Currently there are no code to perform the UTS35 3.3.1 BCP 47 Language Tag to Unicode BCP 47 Locale Identifier canonicalization as stated in
http://unicode.org/reports/tr35/#Language_Tag_to_Locale_Identifier
Since the implementation need to read in resource from "metadata", we should add a new class to implement such canonicalization.
See
icu4j/tools/misc/src/com/ibm/icu/dev/tool/locale/LikelySubtagsBuilder.java
icu4j/main/classes/core/src/com/ibm/icu/util/Region.java
icu4c/source/i18n/region.cpp
for examples of how to read the "replacement" from metadata/alias/{language,territory}
On Wed, 25 Sep 2019 at 10:50, Mark Davis ☕️ <mark@macchiato.com> wrote:
I think it should be a different class (eg LocaleCanonicalizer), not just a different method. Doesn't make a big difference in C++ perhaps, but in Java we can avoid pulling in code/data with ULocale that might not be used.
Mark
I have code that does most of the canonicalization; can clean it up and apply it.

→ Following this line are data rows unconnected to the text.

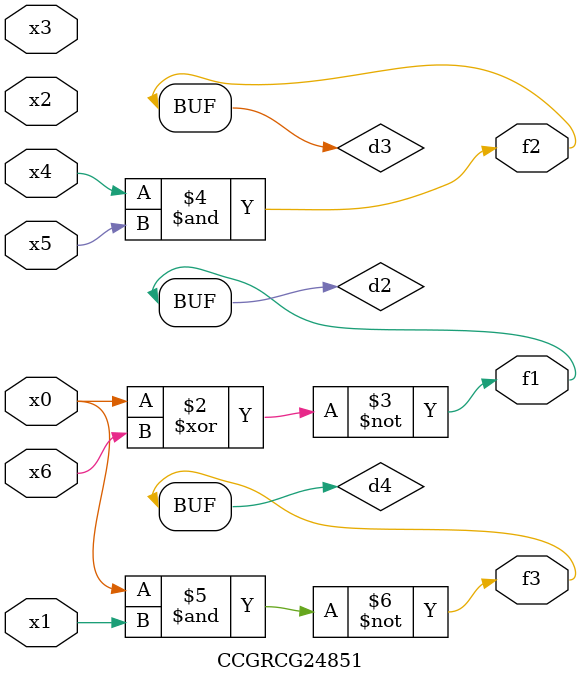
<source format=v>
module CCGRCG24851(
	input x0, x1, x2, x3, x4, x5, x6,
	output f1, f2, f3
);

	wire d1, d2, d3, d4;

	nor (d1, x0);
	xnor (d2, x0, x6);
	and (d3, x4, x5);
	nand (d4, x0, x1);
	assign f1 = d2;
	assign f2 = d3;
	assign f3 = d4;
endmodule

</source>
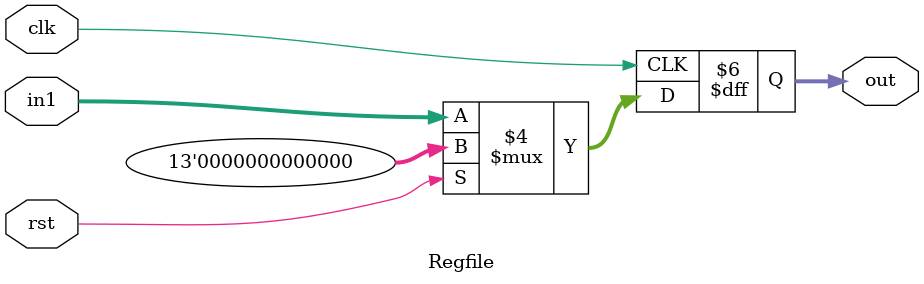
<source format=sv>
module Regfile (in1, clk, out,rst);
	parameter NUM_WIDTH_LENGTH=13;
	input wire [NUM_WIDTH_LENGTH-1:0] in1;
	input wire clk;
	input logic rst;
	output reg [NUM_WIDTH_LENGTH-1:0] out;
	always @(negedge clk) begin
	if (rst==0)
		out<=in1;
	else
		out<=0;
	end
endmodule

</source>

not too hard except we need some clarification of the UTS.
I have prototyped the Java one and half way on the C++ one.
See
Looking forward to a concrete proposal
ok, my prototypes with both C++ and Java are in my branch
Java Test
C++ interface
C++ code
C++ test
Still need to add C one. Stay tune. Will send in a proposal tomorrow.